§ Extract provided
----------------
Notice: This article is for general information only and is not to be construed as legal advice. National Council For Adoption recommends that you consult an attorney with expertise in adoption and immigration if you need legal support.

Those working in the field of adoption often face questions about dual or multiple citizenship. Prospective parents want to know how their adopted child will attain U.S. citizenship, if their child will have two passports, if they will one day need to choose just one citizenship, or if being or later becoming a citizen of their birth country will affect their U.S. citizenship.

  • A child may hold two passports under U.S. law, but it also depends on the other country in question’s laws and regulations about multi-citizenship.
  • A child does not have to choose a citizenship at 18, but will have to take over his or her citizenship maintenance procedures.
  • Becoming a citizen of another country will not affect U.S. citizenship in any way. The U.S. Constitution protects multi-citizenship under the 14th Amendment.
  • A child may be able to later become a citizen of his or her birth country, but it depends on whether that country recognizes multi-citizenship, or if the child is willing to give up his or her U.S. citizenship.
  • A child must be under the age of 18 to become a U.S. citizen under the Child Citizenship Act of 2000.
  • U.S. citizenship is automatically granted to adopted children once they step on U.S. soil under the Child Citizenship Act under visa type 3, so long as the adoption was full and final and completed in the birth country.

This article provides an introduction to these issues and others related to multi-citizenship in intercountry adoption.

What is Multi-Citizenship?

Multiple citizenships, sometimes known as dual citizenships, are held by those who can claim they are a citizen of more than one country (e.g., “I have a Canadian and French passport”). Under international law, the way a person can attain national citizenship varies from country to country. Different countries use different (but not necessarily mutually exclusive) criteria for citizenship. For example, in the United States, a child is a citizen if they are born to foreign-born, non-citizen parents on U.S. soil (so, if two immigrants move to America, their child born in the U.S. is a U.S. citizen). On the other hand, the same child might also be a citizen of another country if that country denotes citizenship by being born to citizens of that country (e.g., under Australian law, any child born to an Australian citizen is also an Australian). This is one way dual citizenship is created.1

Countries also cope with recognizing multi-citizenship differently. Some countries allow it; some disavow it, and some have rules about which citizenship is binding.2 Multi-citizenship was once vociferously discouraged because it led to diplomatic problems, both real and imagined. Prior to the 20th century, it was largely prohibited.3 Currently, even in some countries that permit multiple citizenships, the governments do not usually recognize the multiplicity under law.

A Brief History of Multi-Citizenship

In the past, monarchies considered nationality a sovereign concept; a person could have one citizenship, just as they could have one spouse.4 It was thought that the same concept of fidelity, loyalty, and conflict of interest applied to both marriage and citizenship – in other words, even an expatriate would always be loyal to their birth country. If they filed for naturalization in another country, then the birth country must renounce (or “divorce”) its citizen forever.5 Belonging to two countries brought up murmurs about tax evasion, conscription avoidance, and even high treason.
----------------
§ Data section
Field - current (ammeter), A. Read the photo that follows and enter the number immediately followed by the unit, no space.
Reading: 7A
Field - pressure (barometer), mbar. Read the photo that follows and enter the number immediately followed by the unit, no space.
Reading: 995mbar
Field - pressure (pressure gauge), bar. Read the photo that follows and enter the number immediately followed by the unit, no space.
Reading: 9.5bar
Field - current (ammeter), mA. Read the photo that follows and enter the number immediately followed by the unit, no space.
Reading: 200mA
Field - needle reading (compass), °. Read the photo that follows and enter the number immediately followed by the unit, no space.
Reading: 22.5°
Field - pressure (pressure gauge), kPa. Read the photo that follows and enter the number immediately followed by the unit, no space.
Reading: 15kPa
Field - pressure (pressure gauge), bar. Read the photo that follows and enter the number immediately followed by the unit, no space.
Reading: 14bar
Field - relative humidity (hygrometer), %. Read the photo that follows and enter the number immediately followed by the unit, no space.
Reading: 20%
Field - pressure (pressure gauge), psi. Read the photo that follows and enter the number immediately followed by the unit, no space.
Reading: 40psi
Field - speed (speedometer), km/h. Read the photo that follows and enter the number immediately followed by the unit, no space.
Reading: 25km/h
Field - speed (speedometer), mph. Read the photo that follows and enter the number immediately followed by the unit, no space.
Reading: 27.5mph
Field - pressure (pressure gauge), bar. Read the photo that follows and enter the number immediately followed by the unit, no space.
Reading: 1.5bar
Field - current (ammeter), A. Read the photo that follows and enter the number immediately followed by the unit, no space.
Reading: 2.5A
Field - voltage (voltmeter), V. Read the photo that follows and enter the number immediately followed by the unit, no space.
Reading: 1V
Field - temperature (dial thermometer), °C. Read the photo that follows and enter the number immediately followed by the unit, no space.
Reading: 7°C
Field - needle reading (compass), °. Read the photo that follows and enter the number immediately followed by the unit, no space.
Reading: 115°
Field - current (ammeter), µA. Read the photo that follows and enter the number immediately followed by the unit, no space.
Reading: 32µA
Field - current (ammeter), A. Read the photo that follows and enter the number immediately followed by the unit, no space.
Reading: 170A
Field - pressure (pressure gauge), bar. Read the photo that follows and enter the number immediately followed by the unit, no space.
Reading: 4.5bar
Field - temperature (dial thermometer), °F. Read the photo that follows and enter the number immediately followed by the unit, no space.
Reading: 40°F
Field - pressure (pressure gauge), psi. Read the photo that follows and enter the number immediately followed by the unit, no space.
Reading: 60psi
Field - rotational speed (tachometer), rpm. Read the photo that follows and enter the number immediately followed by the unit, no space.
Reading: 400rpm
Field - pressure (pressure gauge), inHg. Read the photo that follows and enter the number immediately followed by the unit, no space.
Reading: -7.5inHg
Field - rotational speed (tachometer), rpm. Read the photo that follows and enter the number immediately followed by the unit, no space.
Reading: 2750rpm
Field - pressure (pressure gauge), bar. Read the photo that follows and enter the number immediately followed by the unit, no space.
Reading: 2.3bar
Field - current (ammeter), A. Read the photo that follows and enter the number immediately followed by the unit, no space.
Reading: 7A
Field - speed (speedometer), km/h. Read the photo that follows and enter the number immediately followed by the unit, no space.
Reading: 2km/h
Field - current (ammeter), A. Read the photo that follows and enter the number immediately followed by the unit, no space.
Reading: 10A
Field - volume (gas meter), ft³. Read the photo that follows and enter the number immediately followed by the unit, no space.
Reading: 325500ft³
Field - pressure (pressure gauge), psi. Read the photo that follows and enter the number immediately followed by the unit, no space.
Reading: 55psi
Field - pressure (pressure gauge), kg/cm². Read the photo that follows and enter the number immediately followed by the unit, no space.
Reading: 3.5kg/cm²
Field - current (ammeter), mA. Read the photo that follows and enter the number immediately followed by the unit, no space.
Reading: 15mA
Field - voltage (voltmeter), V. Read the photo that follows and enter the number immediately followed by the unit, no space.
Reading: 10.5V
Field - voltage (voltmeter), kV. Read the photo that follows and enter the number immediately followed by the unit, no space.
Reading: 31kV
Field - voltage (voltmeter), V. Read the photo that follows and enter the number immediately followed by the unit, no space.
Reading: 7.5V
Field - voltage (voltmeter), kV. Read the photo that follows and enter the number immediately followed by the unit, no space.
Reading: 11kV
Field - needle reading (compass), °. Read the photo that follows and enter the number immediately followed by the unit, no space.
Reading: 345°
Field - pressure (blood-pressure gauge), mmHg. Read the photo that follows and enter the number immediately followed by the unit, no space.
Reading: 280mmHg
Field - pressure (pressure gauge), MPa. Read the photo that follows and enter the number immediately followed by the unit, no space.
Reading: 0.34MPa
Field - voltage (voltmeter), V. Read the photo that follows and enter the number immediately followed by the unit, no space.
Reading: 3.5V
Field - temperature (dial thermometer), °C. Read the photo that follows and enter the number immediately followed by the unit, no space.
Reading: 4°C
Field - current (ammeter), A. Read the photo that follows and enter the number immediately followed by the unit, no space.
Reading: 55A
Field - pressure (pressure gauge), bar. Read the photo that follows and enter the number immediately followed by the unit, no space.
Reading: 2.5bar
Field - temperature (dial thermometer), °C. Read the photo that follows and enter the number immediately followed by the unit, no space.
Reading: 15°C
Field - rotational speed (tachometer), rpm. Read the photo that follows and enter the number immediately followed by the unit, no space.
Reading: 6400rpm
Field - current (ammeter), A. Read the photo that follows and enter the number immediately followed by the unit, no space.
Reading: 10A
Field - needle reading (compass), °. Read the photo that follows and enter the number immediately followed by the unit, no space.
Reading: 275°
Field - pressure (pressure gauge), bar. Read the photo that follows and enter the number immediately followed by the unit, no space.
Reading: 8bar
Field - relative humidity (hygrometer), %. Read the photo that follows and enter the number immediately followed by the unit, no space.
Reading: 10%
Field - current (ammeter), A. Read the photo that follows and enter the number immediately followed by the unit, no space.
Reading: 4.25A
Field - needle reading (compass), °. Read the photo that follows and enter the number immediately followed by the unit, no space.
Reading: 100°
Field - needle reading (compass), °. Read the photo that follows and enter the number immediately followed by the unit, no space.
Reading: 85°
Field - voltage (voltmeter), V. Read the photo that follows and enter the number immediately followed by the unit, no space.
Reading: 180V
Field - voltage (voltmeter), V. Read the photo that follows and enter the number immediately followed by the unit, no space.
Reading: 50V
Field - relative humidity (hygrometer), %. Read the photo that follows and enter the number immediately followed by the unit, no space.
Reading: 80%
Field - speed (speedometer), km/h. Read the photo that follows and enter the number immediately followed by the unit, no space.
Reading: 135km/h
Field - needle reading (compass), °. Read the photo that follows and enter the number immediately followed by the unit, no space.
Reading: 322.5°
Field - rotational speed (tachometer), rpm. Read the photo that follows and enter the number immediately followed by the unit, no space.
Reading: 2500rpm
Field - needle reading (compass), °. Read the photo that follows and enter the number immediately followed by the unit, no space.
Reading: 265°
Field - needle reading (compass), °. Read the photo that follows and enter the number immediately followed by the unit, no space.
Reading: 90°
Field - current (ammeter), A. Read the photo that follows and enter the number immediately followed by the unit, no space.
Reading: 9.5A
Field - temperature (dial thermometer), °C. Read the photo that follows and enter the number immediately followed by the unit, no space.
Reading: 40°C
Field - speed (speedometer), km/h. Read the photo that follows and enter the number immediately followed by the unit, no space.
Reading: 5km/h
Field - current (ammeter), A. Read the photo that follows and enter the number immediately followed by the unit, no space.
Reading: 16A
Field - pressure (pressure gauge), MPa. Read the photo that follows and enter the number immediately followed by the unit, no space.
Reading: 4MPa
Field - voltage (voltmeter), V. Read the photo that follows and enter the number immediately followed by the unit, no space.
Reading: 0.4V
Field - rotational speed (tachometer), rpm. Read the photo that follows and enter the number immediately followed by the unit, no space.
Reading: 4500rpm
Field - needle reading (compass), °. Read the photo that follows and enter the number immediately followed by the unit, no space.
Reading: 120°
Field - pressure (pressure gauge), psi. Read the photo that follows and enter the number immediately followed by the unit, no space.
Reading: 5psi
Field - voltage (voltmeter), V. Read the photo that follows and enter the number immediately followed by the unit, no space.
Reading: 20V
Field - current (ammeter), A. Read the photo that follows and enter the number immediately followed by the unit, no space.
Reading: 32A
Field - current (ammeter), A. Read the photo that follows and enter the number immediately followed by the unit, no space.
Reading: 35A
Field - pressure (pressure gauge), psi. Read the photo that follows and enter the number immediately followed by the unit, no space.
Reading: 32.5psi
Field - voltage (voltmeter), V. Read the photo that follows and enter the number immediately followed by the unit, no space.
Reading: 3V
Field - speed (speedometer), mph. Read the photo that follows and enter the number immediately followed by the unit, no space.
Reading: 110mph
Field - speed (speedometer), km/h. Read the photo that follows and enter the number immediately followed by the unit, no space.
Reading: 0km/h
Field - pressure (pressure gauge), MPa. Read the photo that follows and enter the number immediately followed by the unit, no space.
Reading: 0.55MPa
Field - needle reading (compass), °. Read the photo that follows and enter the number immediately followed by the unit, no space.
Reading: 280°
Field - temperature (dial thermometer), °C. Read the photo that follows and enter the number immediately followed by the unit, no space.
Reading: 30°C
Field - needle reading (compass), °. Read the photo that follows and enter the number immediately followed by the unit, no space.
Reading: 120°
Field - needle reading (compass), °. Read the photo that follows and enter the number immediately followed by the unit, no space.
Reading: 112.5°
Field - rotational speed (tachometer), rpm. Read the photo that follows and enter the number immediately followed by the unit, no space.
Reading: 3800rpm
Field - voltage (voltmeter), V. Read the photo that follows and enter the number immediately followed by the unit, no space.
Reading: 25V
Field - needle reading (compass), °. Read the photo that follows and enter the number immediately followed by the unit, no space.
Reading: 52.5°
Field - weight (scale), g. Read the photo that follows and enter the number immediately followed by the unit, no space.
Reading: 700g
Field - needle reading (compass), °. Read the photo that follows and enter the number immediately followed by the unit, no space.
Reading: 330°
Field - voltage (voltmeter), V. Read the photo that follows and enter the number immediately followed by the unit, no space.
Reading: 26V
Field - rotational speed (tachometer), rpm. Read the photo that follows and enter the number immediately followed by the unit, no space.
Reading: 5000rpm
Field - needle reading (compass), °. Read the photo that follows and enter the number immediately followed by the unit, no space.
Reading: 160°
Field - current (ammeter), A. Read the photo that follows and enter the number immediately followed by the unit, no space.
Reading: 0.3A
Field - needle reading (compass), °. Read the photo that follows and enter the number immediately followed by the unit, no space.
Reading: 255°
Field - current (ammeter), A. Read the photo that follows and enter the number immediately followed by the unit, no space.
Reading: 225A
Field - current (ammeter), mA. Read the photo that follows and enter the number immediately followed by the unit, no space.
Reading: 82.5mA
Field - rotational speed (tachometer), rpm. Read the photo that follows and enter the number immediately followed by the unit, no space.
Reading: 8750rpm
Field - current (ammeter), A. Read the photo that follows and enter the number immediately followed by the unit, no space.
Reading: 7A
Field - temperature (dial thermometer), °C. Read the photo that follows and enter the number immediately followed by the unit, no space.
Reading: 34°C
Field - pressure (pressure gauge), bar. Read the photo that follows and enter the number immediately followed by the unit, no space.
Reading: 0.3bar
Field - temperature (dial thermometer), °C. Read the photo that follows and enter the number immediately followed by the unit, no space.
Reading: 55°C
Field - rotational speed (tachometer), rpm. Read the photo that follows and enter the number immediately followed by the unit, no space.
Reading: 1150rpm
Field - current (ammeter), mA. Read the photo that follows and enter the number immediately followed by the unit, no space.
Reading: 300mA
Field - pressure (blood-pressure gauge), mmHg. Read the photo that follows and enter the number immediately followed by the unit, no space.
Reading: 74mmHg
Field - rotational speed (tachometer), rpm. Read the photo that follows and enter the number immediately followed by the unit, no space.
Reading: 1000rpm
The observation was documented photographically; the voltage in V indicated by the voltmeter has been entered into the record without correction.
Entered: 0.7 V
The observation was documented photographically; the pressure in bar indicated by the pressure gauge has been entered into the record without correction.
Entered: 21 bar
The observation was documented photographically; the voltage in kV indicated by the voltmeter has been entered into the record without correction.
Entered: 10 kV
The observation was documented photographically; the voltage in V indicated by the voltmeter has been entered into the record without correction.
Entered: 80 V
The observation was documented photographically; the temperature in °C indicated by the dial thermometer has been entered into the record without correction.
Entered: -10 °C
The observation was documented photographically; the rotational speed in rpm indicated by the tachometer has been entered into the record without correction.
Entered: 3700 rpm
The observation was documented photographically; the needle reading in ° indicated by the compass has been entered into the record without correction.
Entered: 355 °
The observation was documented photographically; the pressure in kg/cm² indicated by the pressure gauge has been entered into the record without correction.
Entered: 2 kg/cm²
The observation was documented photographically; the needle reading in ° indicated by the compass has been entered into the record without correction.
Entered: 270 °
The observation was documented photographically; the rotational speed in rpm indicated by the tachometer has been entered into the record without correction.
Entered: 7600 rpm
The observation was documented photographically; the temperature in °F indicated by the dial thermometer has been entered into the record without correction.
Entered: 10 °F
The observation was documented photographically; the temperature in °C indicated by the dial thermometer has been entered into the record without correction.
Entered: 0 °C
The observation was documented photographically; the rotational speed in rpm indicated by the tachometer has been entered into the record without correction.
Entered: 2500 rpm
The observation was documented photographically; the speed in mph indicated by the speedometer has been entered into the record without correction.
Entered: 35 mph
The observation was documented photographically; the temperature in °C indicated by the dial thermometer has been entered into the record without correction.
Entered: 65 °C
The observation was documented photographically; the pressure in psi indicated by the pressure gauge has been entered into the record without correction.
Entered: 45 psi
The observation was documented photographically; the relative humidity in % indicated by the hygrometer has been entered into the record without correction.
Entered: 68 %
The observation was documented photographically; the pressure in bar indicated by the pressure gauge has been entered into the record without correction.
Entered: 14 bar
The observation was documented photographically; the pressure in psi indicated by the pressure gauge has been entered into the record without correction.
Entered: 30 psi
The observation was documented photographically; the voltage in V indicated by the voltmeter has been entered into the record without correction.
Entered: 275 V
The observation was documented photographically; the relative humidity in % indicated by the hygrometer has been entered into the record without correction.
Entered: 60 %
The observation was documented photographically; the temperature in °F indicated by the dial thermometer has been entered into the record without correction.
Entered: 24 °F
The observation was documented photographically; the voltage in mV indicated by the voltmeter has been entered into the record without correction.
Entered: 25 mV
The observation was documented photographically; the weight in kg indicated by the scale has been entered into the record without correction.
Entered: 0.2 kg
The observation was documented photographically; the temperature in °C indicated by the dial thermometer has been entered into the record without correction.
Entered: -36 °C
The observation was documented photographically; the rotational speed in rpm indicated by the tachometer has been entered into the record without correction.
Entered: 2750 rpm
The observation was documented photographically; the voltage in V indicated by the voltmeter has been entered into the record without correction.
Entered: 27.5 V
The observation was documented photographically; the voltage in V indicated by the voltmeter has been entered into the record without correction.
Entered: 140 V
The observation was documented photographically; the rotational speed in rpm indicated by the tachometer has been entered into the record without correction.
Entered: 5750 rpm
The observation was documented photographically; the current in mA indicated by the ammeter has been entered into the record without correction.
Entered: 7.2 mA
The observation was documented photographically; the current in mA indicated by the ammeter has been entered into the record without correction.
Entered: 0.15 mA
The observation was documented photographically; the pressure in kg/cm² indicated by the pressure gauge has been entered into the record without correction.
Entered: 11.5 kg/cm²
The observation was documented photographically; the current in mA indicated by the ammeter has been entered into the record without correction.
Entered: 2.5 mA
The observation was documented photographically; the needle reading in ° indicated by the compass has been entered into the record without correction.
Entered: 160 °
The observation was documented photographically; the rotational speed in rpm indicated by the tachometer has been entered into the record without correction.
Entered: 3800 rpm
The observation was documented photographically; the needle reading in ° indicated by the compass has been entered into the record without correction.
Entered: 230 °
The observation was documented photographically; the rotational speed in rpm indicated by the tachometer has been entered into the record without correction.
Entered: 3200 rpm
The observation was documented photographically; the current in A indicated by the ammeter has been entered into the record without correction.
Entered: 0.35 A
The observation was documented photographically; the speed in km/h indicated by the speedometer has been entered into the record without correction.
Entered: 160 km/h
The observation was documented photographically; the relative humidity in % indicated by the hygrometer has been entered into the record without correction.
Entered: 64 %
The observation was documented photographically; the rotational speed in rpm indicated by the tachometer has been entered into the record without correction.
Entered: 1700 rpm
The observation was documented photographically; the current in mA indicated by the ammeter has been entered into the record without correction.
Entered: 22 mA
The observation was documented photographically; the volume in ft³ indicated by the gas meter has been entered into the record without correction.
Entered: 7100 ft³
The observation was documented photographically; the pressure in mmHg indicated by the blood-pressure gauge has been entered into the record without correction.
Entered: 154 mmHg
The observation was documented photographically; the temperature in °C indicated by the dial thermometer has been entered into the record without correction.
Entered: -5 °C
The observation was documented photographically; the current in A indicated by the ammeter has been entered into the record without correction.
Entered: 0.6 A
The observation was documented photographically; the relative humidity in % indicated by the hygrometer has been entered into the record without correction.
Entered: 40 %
----------------
§ Exercise set
a) Rewrite the multi-citizenship article starting at "Those working in" and ending at "citizenship maintenance procedures.", with "passports" changed to "travel documents" throughout.
b) According to the multi-citizenship article, what concerns did belonging to two countries once raise? List them all.
c) In the multi-citizenship article, which part of the U.S. Constitution protects multi-citizenship?

§ Results in order
a)
Those working in the field of adoption often face questions about dual or multiple citizenship. Prospective parents want to know how their adopted child will attain U.S. citizenship, if their child will have two travel documents, if they will one day need to choose just one citizenship, or if being or later becoming a citizen of their birth country will affect their U.S. citizenship.

  • A child may hold two travel documents under U.S. law, but it also depends on the other country in question’s laws and regulations about multi-citizenship.
  • A child does not have to choose a citizenship at 18, but will have to take over his or her citizenship maintenance procedures.

b)
Tax evasion
Conscription avoidance
High treason

c) The 14th Amendment.